Yani sorun meteorolojik değil, politikadır. Ve bu politika, emek gelirlerini bastırıp sermaye kârlarını koruma üzerine kuruludur. “Dönemsel” denilen bu süreçte, halkın yaşam maliyeti sürekli artarken, en yüksek kazancı sağlayanlara hiç bakmıyorlar.

Ekonomi yönetimin açıklamalarındaki ortak tema, enflasyonun nedenini sürekli halkta, çözümünü ise piyasada aramaktır. Halk “Fazla harcıyor”, “Altın biriktiriyor”, “Tüketimi dizginlemiyor”; o halde çözüm, ücretleri kısmak, dolaylı vergileri artırmak, altınları bozdurmak...

Bu yaklaşım çürüktür. Çünkü enflasyonun nedeni gelirini korumaya çalışan emekçi değil, rantiyeye dayalı bir ekonomik yapıdır.

İktidar, belli kesimlere yönelik vergi aflarını, teşvikleri ve düşük faizli finansman kanallarını sürdürürken; enflasyonun yükünü ücretlilere, kiracılara, emeklilere yıkmaktadır. “Arzı artırma” iddiası da çoğu zaman bazıları için yeni kaynak transferlerinin kılıfı haline gelmektedir. Böylece, “arz yönlü” bir politika görünümü altında, sınıfsal ayrıcalıklar yeniden üretilmektedir.

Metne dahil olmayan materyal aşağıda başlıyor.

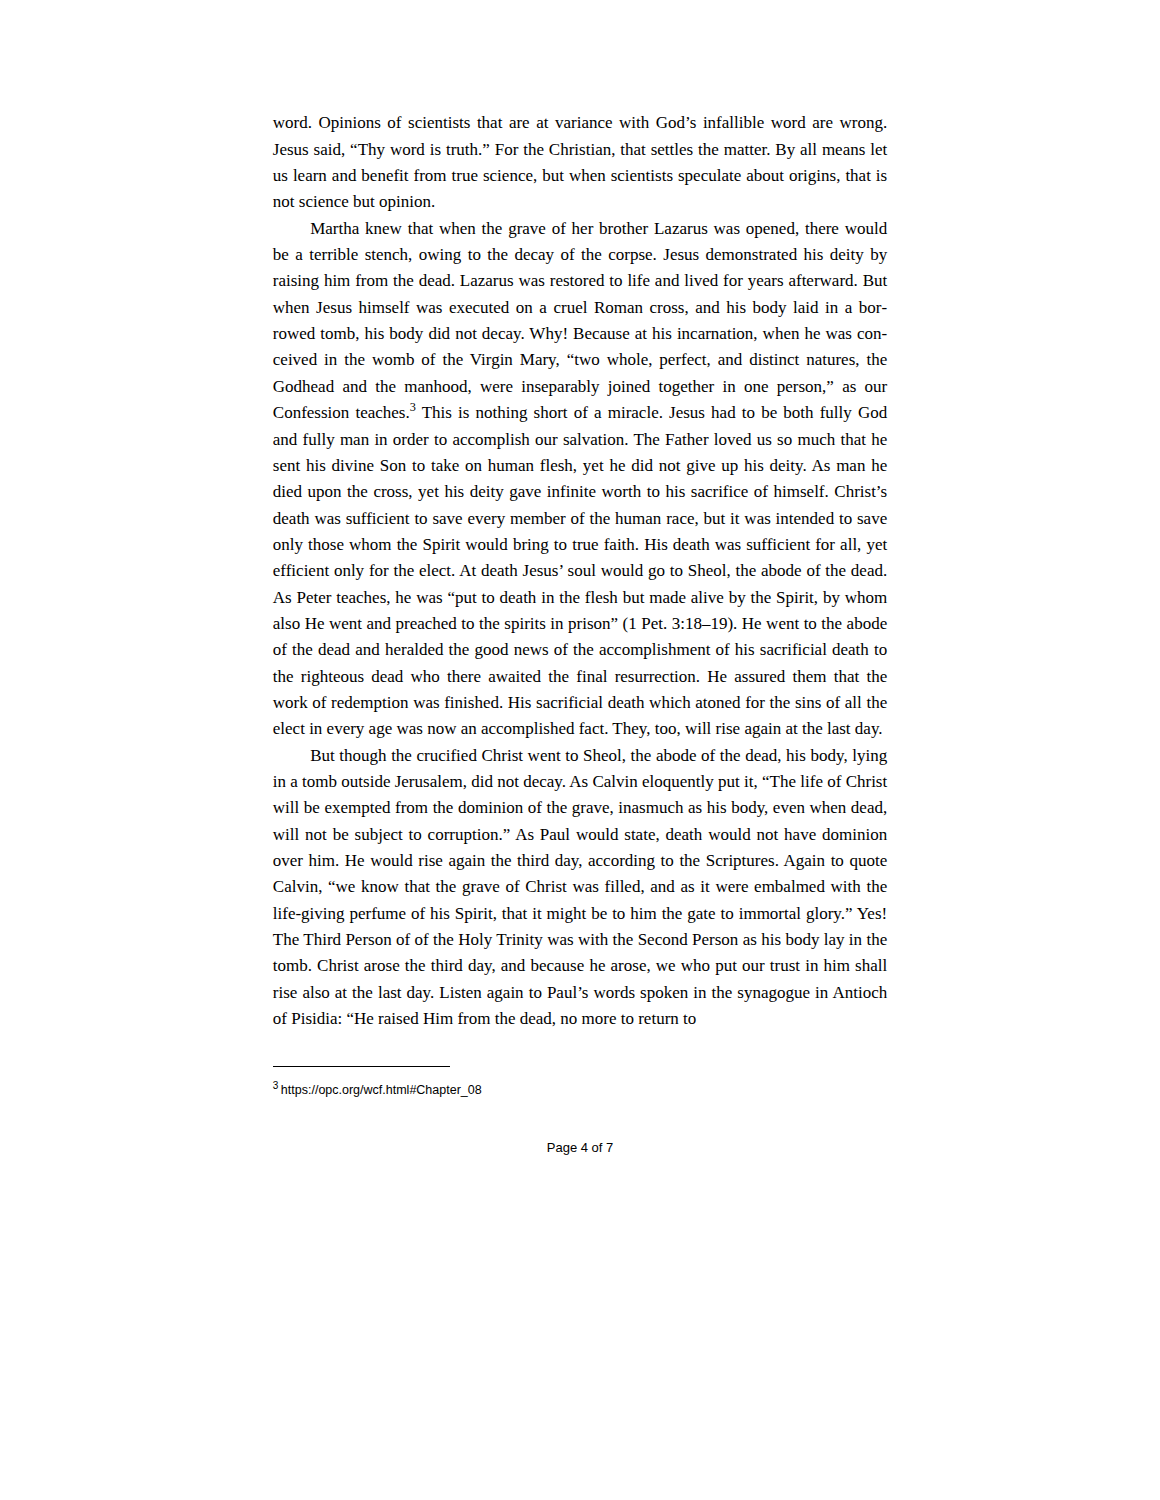word. Opinions of scientists that are at variance with God’s infallible word are wrong. Jesus said, “Thy word is truth.” For the Christian, that settles the matter. By all means let us learn and benefit from true science, but when scientists speculate about origins, that is not science but opinion.
Martha knew that when the grave of her brother Lazarus was opened, there would be a terrible stench, owing to the decay of the corpse. Jesus demonstrated his deity by raising him from the dead. Lazarus was restored to life and lived for years afterward. But when Jesus himself was executed on a cruel Roman cross, and his body laid in a borrowed tomb, his body did not decay. Why! Because at his incarnation, when he was conceived in the womb of the Virgin Mary, “two whole, perfect, and distinct natures, the Godhead and the manhood, were inseparably joined together in one person,” as our Confession teaches.3 This is nothing short of a miracle. Jesus had to be both fully God and fully man in order to accomplish our salvation. The Father loved us so much that he sent his divine Son to take on human flesh, yet he did not give up his deity. As man he died upon the cross, yet his deity gave infinite worth to his sacrifice of himself. Christ’s death was sufficient to save every member of the human race, but it was intended to save only those whom the Spirit would bring to true faith. His death was sufficient for all, yet efficient only for the elect. At death Jesus’ soul would go to Sheol, the abode of the dead. As Peter teaches, he was “put to death in the flesh but made alive by the Spirit, by whom also He went and preached to the spirits in prison” (1 Pet. 3:18–19). He went to the abode of the dead and heralded the good news of the accomplishment of his sacrificial death to the righteous dead who there awaited the final resurrection. He assured them that the work of redemption was finished. His sacrificial death which atoned for the sins of all the elect in every age was now an accomplished fact. They, too, will rise again at the last day.
But though the crucified Christ went to Sheol, the abode of the dead, his body, lying in a tomb outside Jerusalem, did not decay. As Calvin eloquently put it, “The life of Christ will be exempted from the dominion of the grave, inasmuch as his body, even when dead, will not be subject to corruption.” As Paul would state, death would not have dominion over him. He would rise again the third day, according to the Scriptures. Again to quote Calvin, “we know that the grave of Christ was filled, and as it were embalmed with the life-giving perfume of his Spirit, that it might be to him the gate to immortal glory.” Yes! The Third Person of of the Holy Trinity was with the Second Person as his body lay in the tomb. Christ arose the third day, and because he arose, we who put our trust in him shall rise also at the last day. Listen again to Paul’s words spoken in the synagogue in Antioch of Pisidia: “He raised Him from the dead, no more to return to
3https://opc.org/wcf.html#Chapter_08
Page 4 of 7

Bugün yaşanan tablo, sadece ekonomik bir başarısızlık değil, aynı zamanda bir fikrî tükeniştir. Şimşek’in arz vurgusu, Karahan’ın halkı suçlayan açıklamaları ve Erdoğan’ın “dönemsel” gerekçeleri, aynı çaresizliğin üç farklı versiyonudur.

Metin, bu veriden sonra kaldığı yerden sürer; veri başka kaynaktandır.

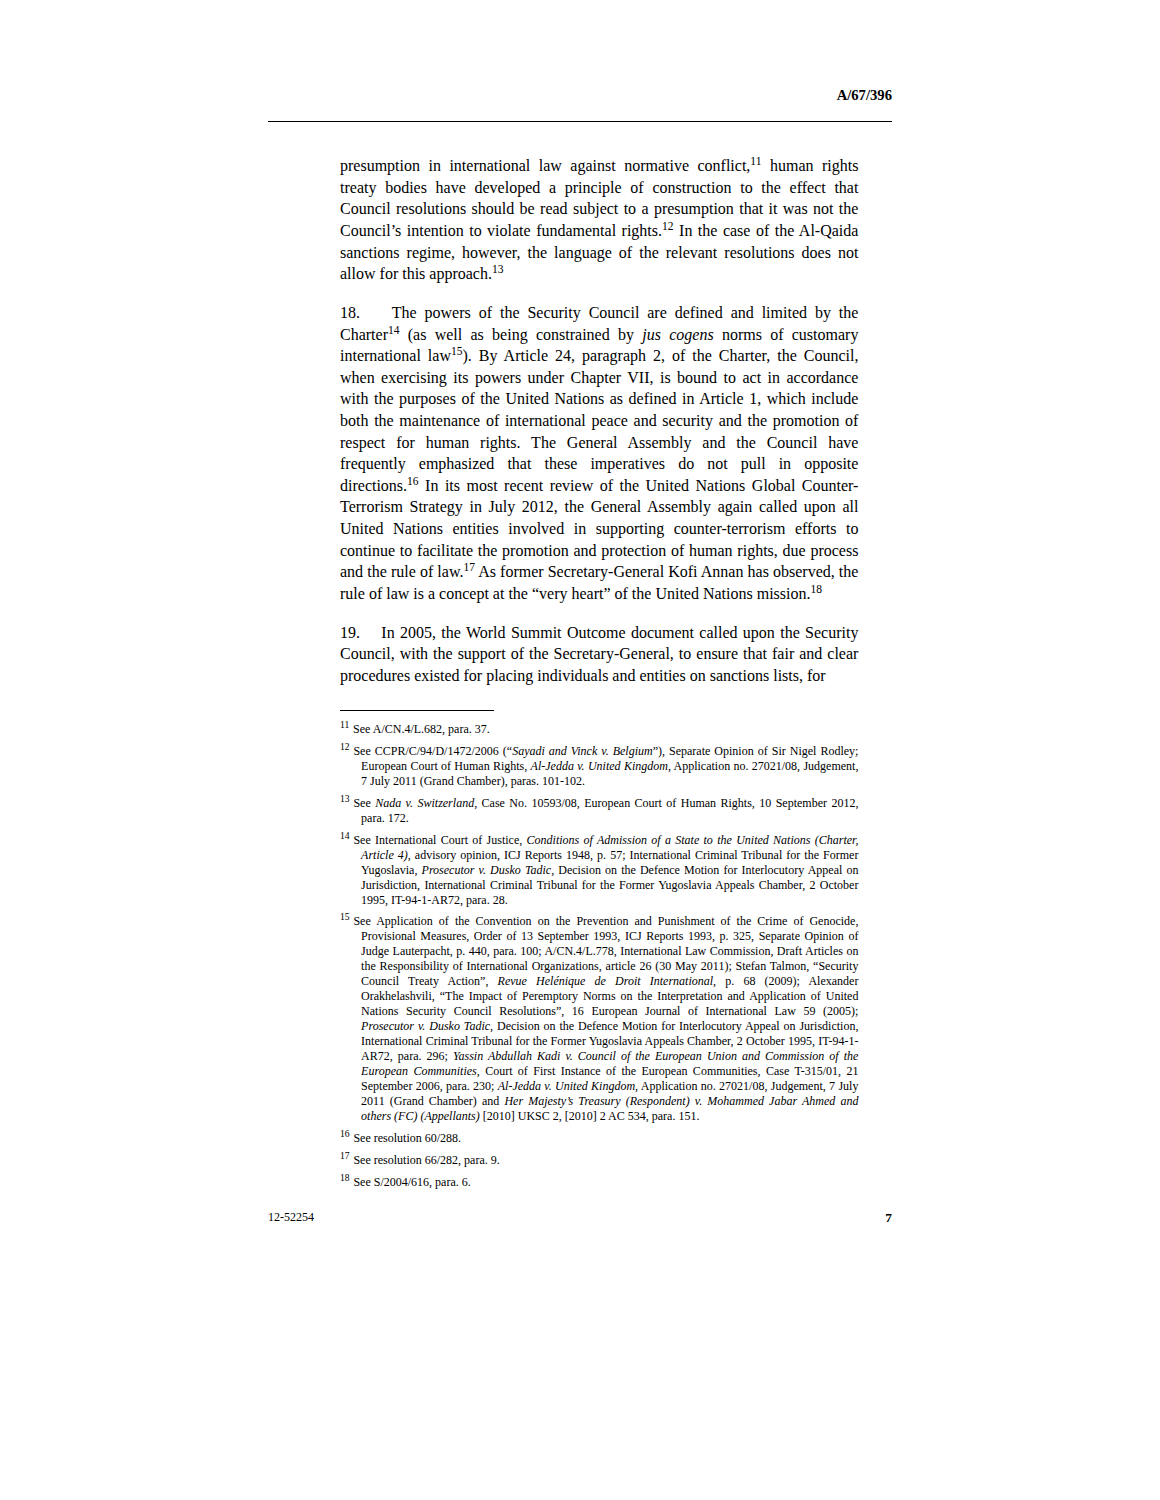A/67/396
presumption in international law against normative conflict,11 human rights treaty bodies have developed a principle of construction to the effect that Council resolutions should be read subject to a presumption that it was not the Council’s intention to violate fundamental rights.12 In the case of the Al-Qaida sanctions regime, however, the language of the relevant resolutions does not allow for this approach.13
18. The powers of the Security Council are defined and limited by the Charter14 (as well as being constrained by jus cogens norms of customary international law15). By Article 24, paragraph 2, of the Charter, the Council, when exercising its powers under Chapter VII, is bound to act in accordance with the purposes of the United Nations as defined in Article 1, which include both the maintenance of international peace and security and the promotion of respect for human rights. The General Assembly and the Council have frequently emphasized that these imperatives do not pull in opposite directions.16 In its most recent review of the United Nations Global Counter-Terrorism Strategy in July 2012, the General Assembly again called upon all United Nations entities involved in supporting counter-terrorism efforts to continue to facilitate the promotion and protection of human rights, due process and the rule of law.17 As former Secretary-General Kofi Annan has observed, the rule of law is a concept at the “very heart” of the United Nations mission.18
19. In 2005, the World Summit Outcome document called upon the Security Council, with the support of the Secretary-General, to ensure that fair and clear procedures existed for placing individuals and entities on sanctions lists, for
11 See A/CN.4/L.682, para. 37.
12 See CCPR/C/94/D/1472/2006 (“Sayadi and Vinck v. Belgium”), Separate Opinion of Sir Nigel Rodley; European Court of Human Rights, Al-Jedda v. United Kingdom, Application no. 27021/08, Judgement, 7 July 2011 (Grand Chamber), paras. 101-102.
13 See Nada v. Switzerland, Case No. 10593/08, European Court of Human Rights, 10 September 2012, para. 172.
14 See International Court of Justice, Conditions of Admission of a State to the United Nations (Charter, Article 4), advisory opinion, ICJ Reports 1948, p. 57; International Criminal Tribunal for the Former Yugoslavia, Prosecutor v. Dusko Tadic, Decision on the Defence Motion for Interlocutory Appeal on Jurisdiction, International Criminal Tribunal for the Former Yugoslavia Appeals Chamber, 2 October 1995, IT-94-1-AR72, para. 28.
15 See Application of the Convention on the Prevention and Punishment of the Crime of Genocide, Provisional Measures, Order of 13 September 1993, ICJ Reports 1993, p. 325, Separate Opinion of Judge Lauterpacht, p. 440, para. 100; A/CN.4/L.778, International Law Commission, Draft Articles on the Responsibility of International Organizations, article 26 (30 May 2011); Stefan Talmon, “Security Council Treaty Action”, Revue Helénique de Droit International, p. 68 (2009); Alexander Orakhelashvili, “The Impact of Peremptory Norms on the Interpretation and Application of United Nations Security Council Resolutions”, 16 European Journal of International Law 59 (2005); Prosecutor v. Dusko Tadic, Decision on the Defence Motion for Interlocutory Appeal on Jurisdiction, International Criminal Tribunal for the Former Yugoslavia Appeals Chamber, 2 October 1995, IT-94-1-AR72, para. 296; Yassin Abdullah Kadi v. Council of the European Union and Commission of the European Communities, Court of First Instance of the European Communities, Case T-315/01, 21 September 2006, para. 230; Al-Jedda v. United Kingdom, Application no. 27021/08, Judgement, 7 July 2011 (Grand Chamber) and Her Majesty’s Treasury (Respondent) v. Mohammed Jabar Ahmed and others (FC) (Appellants) [2010] UKSC 2, [2010] 2 AC 534, para. 151.
16 See resolution 60/288.
17 See resolution 66/282, para. 9.
18 See S/2004/616, para. 6.
12-52254 7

Bu söylemler, enflasyonun nedenini yanlış yerde arayarak iktidarın kendi payını görünmez kılıyor. Oysa enflasyonla mücadele, sadece talebi kısarak değil, gelir adaleti ve üretim yapısının dönüşümünü gerektirir. Bunun için de kamusal planlama, stratejik yatırım, gıda ve enerji bağımsızlığı, ücret güvencesi gibi adımlar zorunludur. Mesela, tarımsal üretimin ithal girdiye bağımlılığı yüzde 14,5’ten yüzde 22,4’e çıkmışsa, artık ‘arzı artıracağız’ diyemezsiniz; gıda fiyatlarındaki artışa ancak mazeret üretebilirsiniz

Ancak bugünkü yönetim bu yönde değil, tam tersine bir yeniden dağıtım mekanizması kurarak halkı daha da yoksullaştırmaktadır. Bu koşullarda “arzı artıracağız” demek, yalnızca bir mazeret ifadesidir; tıpkı “dönemsel etkiler” gibi, gerçekle arasına perde çeken bir siyasal dilin devamıdır. Demem o ki; iktidar çözüm değil, mazeret üretiyor ve bunu da koro halinde yapıyorlar.

Gerçek olan ise, milyonlarca insanın artık her ayın başında değil, her gün yeniden yoksullaştığıdır. Enflasyonu halk değil, iktidar yaratıyor.